[Stored items]
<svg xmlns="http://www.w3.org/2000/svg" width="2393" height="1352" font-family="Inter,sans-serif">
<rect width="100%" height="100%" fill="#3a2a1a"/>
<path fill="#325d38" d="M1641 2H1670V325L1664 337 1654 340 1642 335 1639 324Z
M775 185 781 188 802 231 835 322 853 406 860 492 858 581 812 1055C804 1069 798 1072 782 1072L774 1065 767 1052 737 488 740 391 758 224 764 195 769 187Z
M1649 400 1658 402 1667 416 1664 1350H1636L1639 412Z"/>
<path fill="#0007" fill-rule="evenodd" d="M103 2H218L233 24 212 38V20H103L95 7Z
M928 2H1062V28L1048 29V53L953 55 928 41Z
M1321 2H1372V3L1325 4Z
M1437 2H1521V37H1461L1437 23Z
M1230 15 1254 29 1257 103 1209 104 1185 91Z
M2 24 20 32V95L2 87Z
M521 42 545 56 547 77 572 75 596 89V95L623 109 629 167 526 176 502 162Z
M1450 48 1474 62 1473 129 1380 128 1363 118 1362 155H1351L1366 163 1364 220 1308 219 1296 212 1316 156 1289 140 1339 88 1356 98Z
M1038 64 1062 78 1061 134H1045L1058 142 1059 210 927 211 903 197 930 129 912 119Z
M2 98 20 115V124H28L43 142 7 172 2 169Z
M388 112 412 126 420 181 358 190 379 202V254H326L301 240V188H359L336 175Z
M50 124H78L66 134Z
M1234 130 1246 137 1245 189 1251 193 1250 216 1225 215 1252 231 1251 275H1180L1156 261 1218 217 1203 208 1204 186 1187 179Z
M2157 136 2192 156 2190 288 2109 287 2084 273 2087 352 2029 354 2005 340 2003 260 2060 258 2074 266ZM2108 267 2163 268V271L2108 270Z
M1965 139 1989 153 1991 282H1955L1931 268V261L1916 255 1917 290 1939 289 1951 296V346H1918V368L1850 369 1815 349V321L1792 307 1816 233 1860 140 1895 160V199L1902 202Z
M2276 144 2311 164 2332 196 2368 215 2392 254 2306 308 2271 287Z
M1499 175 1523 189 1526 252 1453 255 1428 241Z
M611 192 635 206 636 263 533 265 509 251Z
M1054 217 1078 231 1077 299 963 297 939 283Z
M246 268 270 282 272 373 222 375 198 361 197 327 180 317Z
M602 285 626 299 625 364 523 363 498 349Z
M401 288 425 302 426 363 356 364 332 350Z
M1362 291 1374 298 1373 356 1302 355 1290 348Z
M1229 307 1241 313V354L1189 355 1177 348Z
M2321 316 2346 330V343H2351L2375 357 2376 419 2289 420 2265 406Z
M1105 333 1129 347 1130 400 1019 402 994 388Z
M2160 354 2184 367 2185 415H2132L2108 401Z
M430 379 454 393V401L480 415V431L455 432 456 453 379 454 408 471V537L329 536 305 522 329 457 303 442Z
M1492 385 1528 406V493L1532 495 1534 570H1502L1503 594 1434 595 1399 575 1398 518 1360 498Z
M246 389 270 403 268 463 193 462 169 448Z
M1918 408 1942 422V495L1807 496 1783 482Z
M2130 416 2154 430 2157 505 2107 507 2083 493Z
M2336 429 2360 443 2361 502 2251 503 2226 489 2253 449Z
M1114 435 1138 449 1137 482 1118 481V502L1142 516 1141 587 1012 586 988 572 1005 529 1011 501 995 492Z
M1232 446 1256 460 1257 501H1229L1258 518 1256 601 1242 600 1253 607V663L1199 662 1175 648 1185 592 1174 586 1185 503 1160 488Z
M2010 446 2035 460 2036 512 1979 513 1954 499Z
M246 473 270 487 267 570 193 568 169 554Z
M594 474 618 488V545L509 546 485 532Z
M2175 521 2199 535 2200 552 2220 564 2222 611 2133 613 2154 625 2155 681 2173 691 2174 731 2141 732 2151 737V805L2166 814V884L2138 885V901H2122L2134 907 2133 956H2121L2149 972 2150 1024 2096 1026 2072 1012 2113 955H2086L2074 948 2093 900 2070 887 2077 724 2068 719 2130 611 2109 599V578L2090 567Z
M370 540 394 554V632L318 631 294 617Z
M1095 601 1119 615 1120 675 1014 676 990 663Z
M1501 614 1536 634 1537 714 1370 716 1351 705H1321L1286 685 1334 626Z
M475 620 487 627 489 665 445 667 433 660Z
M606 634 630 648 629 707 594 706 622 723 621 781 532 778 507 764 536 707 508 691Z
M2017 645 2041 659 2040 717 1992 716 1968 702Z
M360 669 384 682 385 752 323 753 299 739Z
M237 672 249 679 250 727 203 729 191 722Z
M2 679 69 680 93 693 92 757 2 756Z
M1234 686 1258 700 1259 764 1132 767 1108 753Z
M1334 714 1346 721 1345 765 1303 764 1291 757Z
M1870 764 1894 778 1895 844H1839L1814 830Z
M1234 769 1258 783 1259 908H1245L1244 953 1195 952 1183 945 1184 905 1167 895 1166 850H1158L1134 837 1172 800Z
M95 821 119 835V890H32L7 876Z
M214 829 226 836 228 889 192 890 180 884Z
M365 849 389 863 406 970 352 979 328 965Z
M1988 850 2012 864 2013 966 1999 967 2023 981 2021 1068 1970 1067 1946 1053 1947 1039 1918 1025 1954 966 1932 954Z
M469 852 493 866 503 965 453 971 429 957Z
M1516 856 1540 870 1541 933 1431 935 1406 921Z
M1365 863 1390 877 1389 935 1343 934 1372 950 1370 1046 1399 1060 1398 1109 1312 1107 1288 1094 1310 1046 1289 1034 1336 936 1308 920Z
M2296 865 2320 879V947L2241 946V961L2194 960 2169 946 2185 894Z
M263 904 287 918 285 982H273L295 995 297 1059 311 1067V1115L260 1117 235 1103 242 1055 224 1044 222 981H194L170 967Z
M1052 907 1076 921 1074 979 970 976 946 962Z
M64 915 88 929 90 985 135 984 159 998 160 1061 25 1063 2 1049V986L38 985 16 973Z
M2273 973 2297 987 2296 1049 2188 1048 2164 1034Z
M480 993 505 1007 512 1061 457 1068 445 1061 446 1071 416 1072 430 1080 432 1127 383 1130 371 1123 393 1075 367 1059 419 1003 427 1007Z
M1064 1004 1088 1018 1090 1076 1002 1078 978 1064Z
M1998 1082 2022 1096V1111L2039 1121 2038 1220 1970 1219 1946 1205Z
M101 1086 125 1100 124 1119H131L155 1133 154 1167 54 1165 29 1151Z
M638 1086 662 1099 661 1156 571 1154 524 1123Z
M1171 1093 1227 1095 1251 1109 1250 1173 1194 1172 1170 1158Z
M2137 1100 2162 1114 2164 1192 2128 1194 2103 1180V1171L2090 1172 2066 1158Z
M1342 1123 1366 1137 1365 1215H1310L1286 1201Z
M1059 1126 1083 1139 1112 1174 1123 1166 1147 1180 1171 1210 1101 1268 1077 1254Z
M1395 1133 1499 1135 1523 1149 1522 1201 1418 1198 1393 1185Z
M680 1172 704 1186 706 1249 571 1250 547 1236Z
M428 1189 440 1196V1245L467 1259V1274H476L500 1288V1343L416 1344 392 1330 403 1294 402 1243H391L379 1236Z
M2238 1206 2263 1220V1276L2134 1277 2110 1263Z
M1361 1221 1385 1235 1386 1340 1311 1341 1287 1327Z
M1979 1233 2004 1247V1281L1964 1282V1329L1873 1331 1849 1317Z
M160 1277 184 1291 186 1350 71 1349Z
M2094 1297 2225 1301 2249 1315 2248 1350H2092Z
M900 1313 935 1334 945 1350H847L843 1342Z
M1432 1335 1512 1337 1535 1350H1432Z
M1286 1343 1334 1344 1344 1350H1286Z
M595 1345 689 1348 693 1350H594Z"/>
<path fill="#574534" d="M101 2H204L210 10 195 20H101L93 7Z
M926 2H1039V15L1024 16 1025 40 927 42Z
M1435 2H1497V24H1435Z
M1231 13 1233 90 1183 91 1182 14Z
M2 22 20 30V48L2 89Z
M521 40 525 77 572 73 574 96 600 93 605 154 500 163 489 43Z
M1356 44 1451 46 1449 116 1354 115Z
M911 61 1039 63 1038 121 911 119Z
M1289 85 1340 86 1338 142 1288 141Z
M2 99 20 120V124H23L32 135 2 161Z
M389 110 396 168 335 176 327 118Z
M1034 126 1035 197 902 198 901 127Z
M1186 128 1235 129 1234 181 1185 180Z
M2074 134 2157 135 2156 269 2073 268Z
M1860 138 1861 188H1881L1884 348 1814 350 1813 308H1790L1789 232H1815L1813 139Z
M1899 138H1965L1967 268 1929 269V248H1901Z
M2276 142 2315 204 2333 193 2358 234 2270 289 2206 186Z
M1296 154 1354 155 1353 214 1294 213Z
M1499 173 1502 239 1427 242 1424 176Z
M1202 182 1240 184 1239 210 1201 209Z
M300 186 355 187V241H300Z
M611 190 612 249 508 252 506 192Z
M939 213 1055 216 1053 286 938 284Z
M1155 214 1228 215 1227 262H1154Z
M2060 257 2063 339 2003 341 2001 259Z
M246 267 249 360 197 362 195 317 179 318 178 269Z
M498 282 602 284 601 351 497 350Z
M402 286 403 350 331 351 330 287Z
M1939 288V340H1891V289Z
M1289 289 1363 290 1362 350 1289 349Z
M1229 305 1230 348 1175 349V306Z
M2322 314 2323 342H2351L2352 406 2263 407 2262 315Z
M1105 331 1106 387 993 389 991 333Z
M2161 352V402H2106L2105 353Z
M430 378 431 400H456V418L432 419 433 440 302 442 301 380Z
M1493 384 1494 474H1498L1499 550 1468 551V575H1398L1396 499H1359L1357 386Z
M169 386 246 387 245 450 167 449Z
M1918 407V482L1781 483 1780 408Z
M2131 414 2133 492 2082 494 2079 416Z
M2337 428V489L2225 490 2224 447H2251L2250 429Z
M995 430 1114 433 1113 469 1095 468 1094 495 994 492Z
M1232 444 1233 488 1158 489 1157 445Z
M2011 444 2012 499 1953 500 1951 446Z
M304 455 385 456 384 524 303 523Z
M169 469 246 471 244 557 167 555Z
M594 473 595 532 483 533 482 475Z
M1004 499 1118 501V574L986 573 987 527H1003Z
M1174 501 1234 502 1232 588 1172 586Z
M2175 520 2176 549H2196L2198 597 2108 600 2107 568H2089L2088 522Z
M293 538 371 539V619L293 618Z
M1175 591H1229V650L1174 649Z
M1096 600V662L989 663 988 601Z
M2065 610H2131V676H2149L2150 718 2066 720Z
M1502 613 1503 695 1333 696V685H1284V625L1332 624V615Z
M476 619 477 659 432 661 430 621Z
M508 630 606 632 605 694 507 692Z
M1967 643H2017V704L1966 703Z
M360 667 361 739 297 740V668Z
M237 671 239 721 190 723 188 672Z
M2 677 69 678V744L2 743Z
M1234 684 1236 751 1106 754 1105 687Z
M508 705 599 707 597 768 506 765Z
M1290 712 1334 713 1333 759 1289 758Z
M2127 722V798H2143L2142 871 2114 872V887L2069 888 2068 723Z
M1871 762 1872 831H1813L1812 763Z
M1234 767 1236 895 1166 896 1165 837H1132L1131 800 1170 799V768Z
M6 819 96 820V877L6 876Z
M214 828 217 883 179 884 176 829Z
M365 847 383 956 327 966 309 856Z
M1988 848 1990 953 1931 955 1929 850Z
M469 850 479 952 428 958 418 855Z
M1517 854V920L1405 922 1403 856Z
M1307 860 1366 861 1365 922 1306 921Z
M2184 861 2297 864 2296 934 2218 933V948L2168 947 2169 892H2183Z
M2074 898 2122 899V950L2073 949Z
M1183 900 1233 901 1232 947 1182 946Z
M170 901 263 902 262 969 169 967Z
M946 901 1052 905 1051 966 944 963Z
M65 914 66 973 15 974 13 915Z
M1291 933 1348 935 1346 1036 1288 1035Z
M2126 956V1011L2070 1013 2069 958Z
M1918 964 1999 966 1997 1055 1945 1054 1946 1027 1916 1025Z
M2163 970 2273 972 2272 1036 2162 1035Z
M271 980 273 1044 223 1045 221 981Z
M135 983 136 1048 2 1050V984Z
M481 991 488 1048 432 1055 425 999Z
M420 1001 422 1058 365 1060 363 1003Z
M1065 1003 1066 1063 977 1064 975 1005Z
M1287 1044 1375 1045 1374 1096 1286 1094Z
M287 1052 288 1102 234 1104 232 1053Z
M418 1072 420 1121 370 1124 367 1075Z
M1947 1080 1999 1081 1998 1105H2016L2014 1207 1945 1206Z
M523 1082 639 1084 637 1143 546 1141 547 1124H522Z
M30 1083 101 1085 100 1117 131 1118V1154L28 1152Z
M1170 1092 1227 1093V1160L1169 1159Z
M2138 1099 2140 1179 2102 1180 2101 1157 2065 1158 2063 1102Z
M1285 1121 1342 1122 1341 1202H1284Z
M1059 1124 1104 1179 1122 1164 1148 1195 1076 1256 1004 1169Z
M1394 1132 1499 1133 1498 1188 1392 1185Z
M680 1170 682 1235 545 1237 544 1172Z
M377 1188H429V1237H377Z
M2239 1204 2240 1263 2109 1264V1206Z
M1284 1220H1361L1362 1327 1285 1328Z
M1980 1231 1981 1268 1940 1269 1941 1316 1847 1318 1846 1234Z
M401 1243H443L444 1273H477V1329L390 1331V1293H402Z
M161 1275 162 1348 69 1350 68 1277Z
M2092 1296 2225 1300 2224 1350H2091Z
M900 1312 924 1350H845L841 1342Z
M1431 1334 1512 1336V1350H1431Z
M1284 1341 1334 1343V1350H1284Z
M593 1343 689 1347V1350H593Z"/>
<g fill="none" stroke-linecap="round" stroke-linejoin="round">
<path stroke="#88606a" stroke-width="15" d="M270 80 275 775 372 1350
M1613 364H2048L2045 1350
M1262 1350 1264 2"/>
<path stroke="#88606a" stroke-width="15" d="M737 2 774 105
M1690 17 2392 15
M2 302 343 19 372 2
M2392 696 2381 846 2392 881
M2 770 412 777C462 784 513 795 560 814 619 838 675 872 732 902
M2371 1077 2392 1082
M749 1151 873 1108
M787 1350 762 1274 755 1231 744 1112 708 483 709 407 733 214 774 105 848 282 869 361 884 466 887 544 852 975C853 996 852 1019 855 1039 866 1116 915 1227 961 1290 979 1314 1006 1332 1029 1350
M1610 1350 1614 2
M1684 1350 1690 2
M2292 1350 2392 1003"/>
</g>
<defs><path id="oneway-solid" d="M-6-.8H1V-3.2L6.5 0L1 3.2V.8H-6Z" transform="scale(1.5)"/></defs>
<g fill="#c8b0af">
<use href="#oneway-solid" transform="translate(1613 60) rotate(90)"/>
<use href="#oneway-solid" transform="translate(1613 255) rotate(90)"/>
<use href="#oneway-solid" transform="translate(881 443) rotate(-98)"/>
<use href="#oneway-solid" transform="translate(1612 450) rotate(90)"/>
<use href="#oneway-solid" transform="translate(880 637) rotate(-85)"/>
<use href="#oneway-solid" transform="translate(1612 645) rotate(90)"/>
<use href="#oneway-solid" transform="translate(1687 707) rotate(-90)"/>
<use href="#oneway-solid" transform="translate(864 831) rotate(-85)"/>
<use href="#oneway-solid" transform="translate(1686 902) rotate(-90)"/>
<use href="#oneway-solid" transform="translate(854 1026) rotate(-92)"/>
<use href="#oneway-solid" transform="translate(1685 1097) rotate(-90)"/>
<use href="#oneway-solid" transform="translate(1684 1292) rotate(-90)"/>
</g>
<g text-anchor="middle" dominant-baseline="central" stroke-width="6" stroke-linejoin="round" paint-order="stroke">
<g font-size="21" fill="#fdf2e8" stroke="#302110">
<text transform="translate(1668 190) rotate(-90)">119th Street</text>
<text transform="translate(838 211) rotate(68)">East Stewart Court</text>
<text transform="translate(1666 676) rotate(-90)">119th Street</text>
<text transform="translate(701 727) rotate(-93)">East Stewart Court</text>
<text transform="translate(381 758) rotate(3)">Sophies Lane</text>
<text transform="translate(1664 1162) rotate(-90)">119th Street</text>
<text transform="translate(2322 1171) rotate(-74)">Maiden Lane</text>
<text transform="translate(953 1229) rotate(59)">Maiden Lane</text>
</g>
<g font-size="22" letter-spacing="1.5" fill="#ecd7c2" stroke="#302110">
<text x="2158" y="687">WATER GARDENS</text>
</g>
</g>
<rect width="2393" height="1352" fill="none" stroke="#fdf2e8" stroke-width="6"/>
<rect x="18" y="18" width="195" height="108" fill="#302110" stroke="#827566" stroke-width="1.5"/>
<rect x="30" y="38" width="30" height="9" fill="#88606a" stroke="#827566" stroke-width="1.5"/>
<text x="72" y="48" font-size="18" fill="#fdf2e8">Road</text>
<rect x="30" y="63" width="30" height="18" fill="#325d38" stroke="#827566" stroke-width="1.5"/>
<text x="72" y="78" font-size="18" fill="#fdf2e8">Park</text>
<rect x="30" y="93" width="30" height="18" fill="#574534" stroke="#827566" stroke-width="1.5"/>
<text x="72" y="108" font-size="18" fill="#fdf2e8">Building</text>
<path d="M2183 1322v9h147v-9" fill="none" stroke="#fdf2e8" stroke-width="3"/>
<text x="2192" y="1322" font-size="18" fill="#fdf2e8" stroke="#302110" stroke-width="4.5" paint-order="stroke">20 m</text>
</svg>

[What you need to do]
Among the lines above, which ones include the word "path"? Copy them.

[Task solution]
<path fill="#325d38" d="M1641 2H1670V325L1664 337 1654 340 1642 335 1639 324Z
<path fill="#0007" fill-rule="evenodd" d="M103 2H218L233 24 212 38V20H103L95 7Z
<path fill="#574534" d="M101 2H204L210 10 195 20H101L93 7Z
<path stroke="#88606a" stroke-width="15" d="M270 80 275 775 372 1350
<path stroke="#88606a" stroke-width="15" d="M737 2 774 105
<defs><path id="oneway-solid" d="M-6-.8H1V-3.2L6.5 0L1 3.2V.8H-6Z" transform="scale(1.5)"/></defs>
<path d="M2183 1322v9h147v-9" fill="none" stroke="#fdf2e8" stroke-width="3"/>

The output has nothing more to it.